<<<<
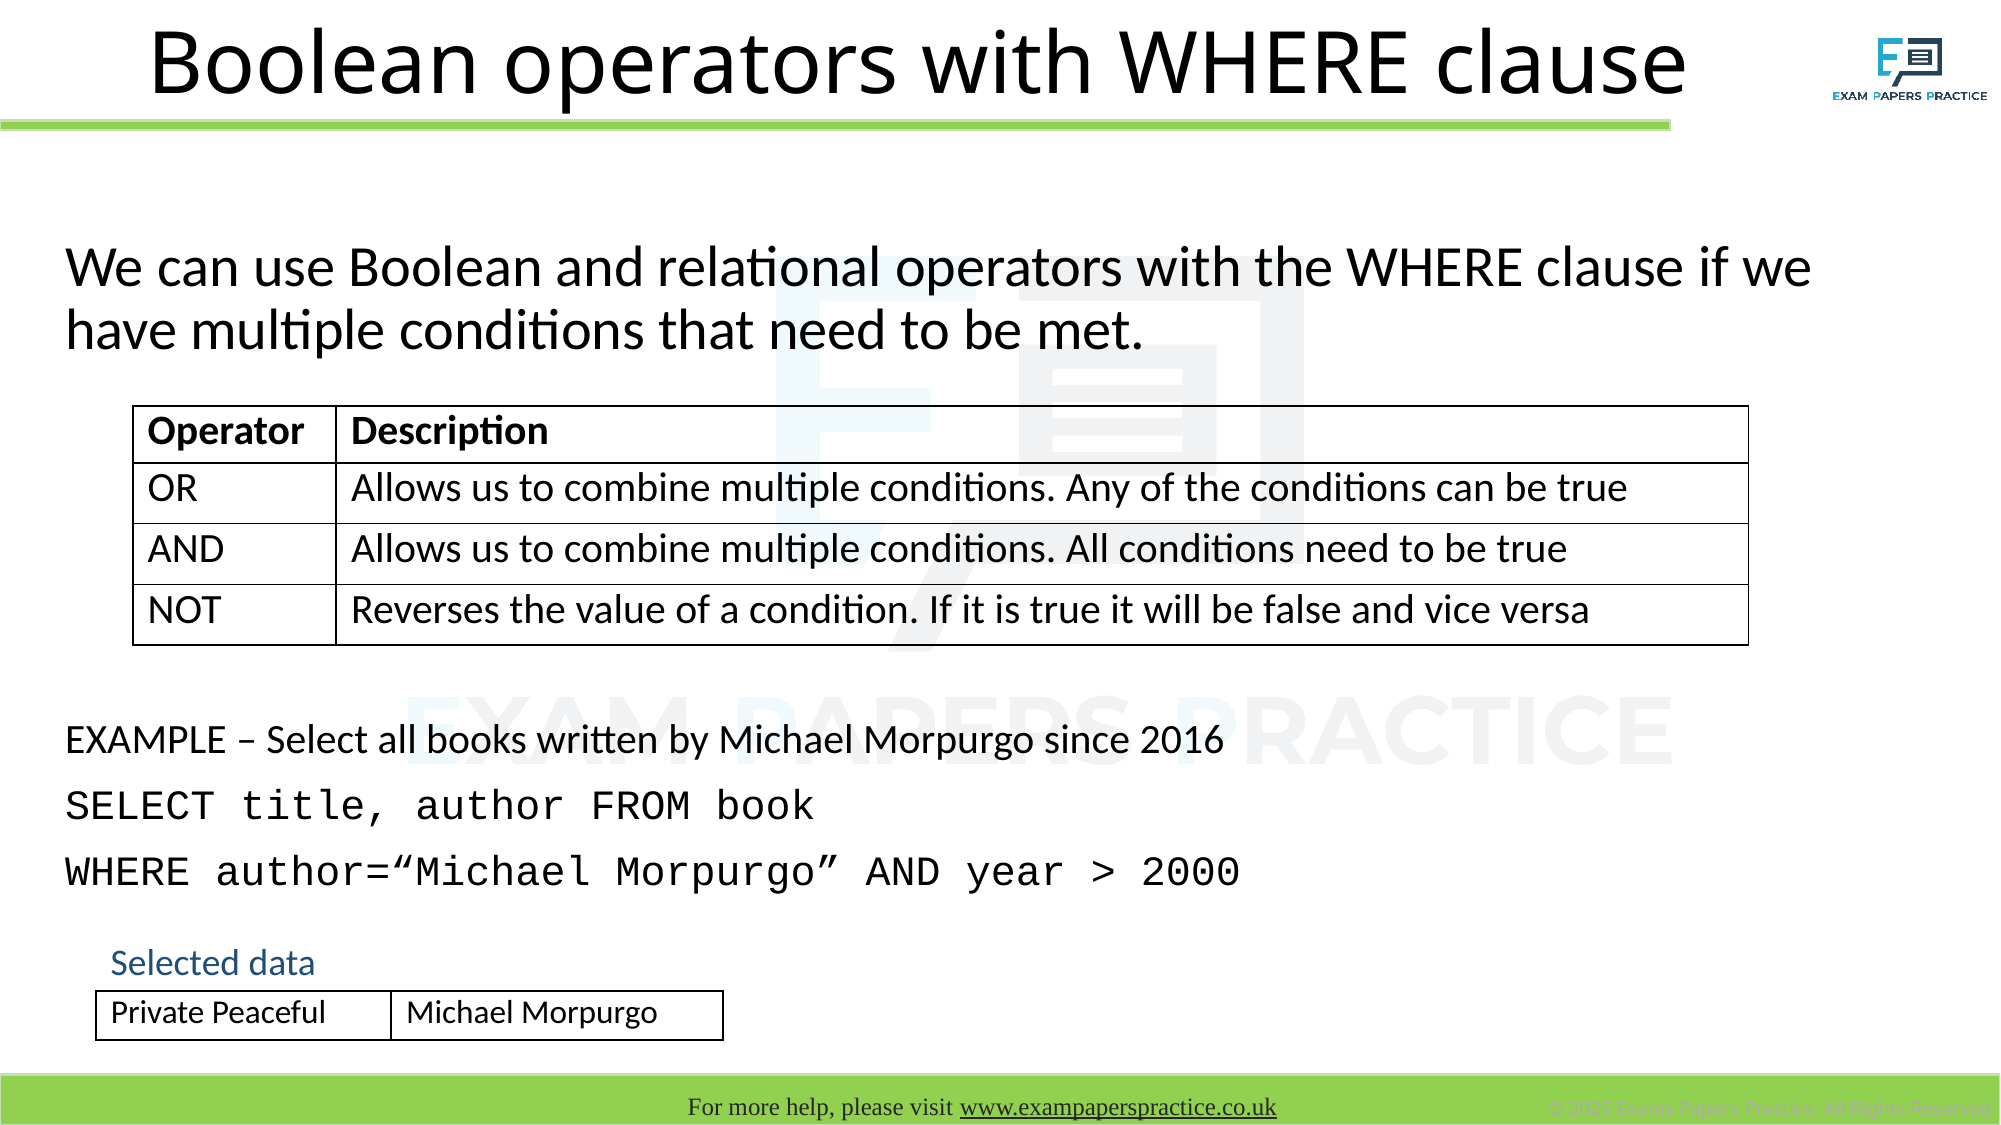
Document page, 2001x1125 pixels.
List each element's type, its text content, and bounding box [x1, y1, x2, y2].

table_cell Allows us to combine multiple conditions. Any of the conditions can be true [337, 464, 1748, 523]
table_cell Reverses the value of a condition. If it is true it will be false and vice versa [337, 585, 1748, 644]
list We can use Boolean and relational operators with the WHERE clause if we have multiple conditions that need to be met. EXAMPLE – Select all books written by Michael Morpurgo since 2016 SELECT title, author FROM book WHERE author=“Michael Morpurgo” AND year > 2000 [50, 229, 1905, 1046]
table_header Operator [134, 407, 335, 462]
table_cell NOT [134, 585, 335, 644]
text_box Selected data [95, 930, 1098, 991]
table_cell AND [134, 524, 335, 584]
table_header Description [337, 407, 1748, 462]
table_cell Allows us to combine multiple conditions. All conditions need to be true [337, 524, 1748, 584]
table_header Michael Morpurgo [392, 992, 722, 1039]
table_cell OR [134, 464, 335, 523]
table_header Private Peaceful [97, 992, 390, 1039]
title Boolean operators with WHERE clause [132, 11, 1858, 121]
>>>>
<<<<
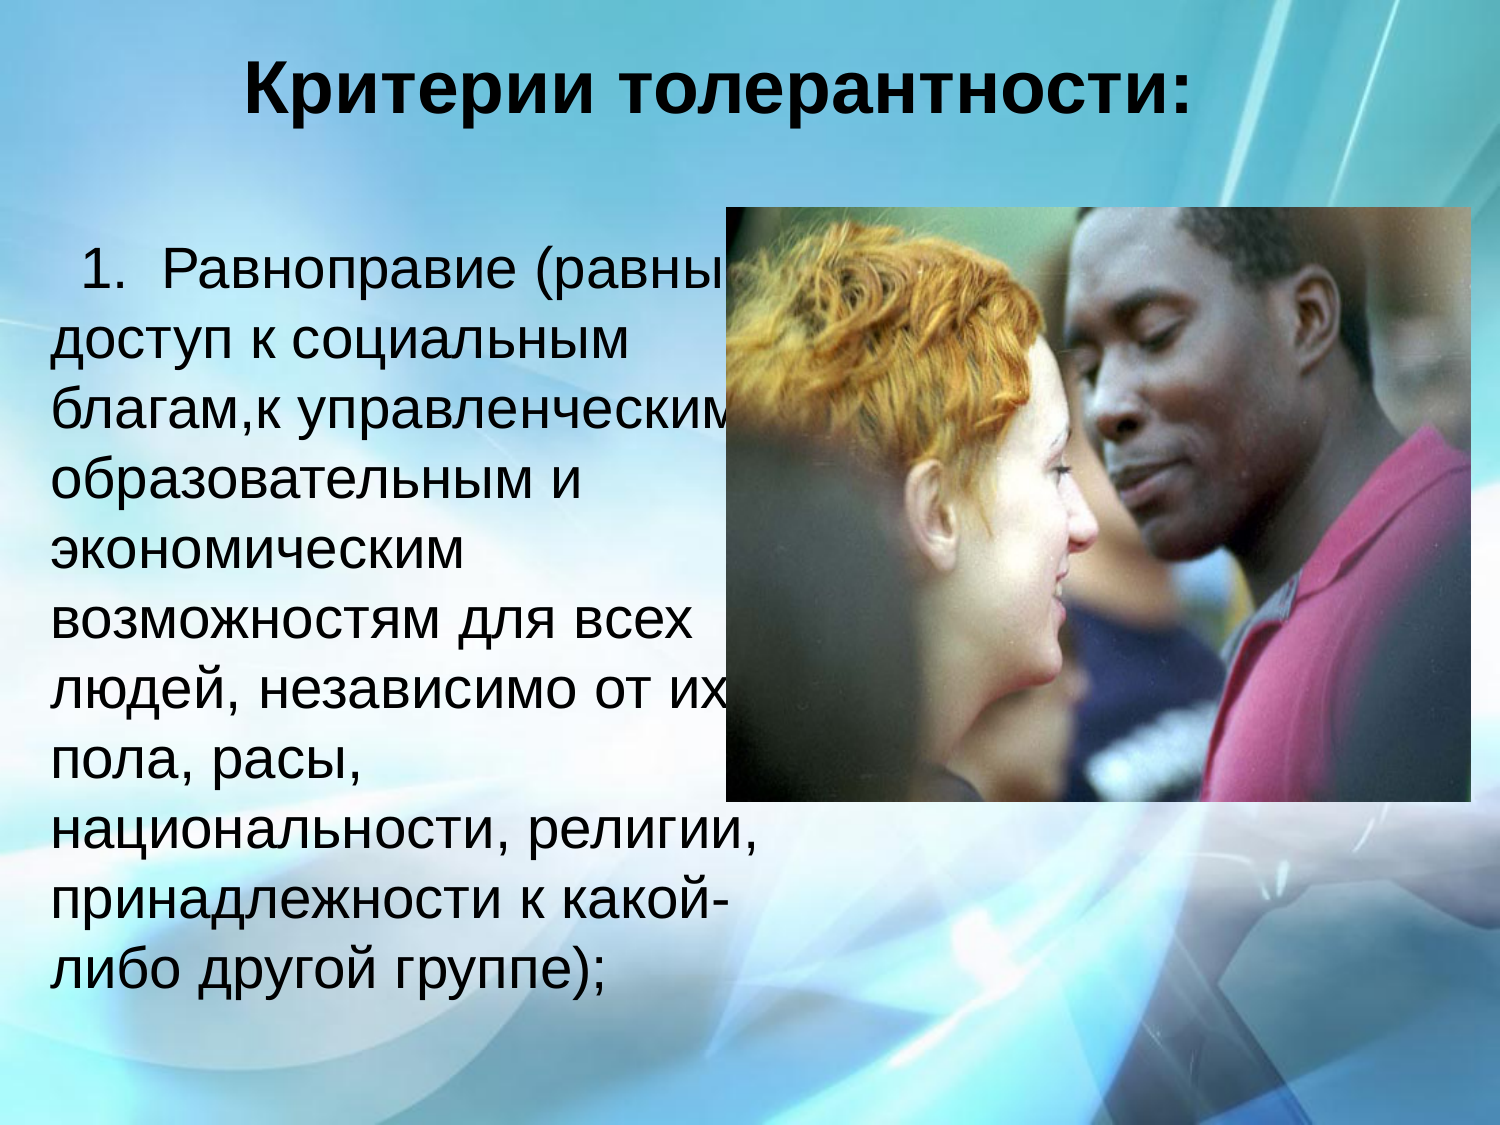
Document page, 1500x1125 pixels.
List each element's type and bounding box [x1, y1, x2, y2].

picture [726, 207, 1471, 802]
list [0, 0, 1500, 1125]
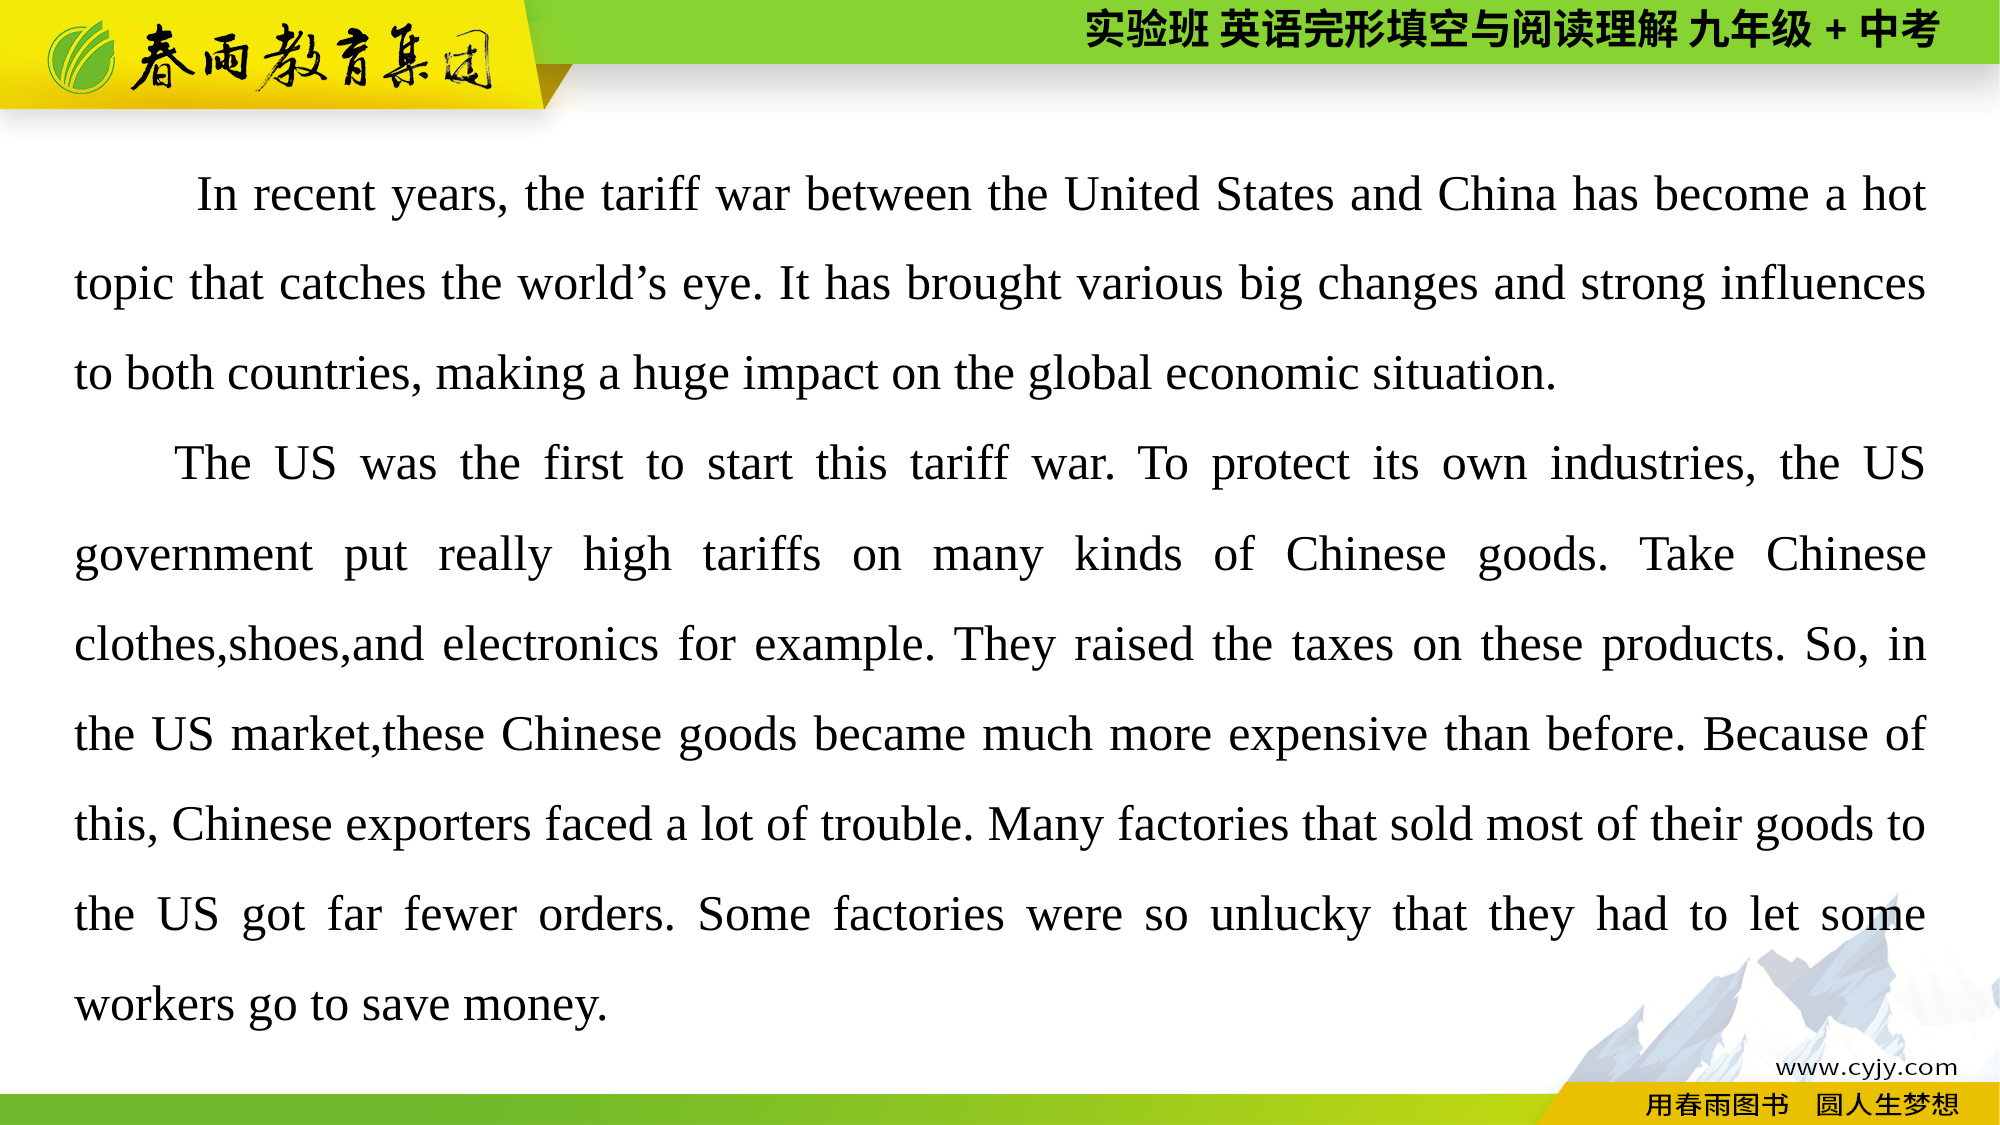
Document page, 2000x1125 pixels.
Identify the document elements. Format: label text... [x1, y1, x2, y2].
>>>>
- Aim of the exercise
What is the number of lines in this material that hold the string "page"? Answer with that number only.

- The completed task
3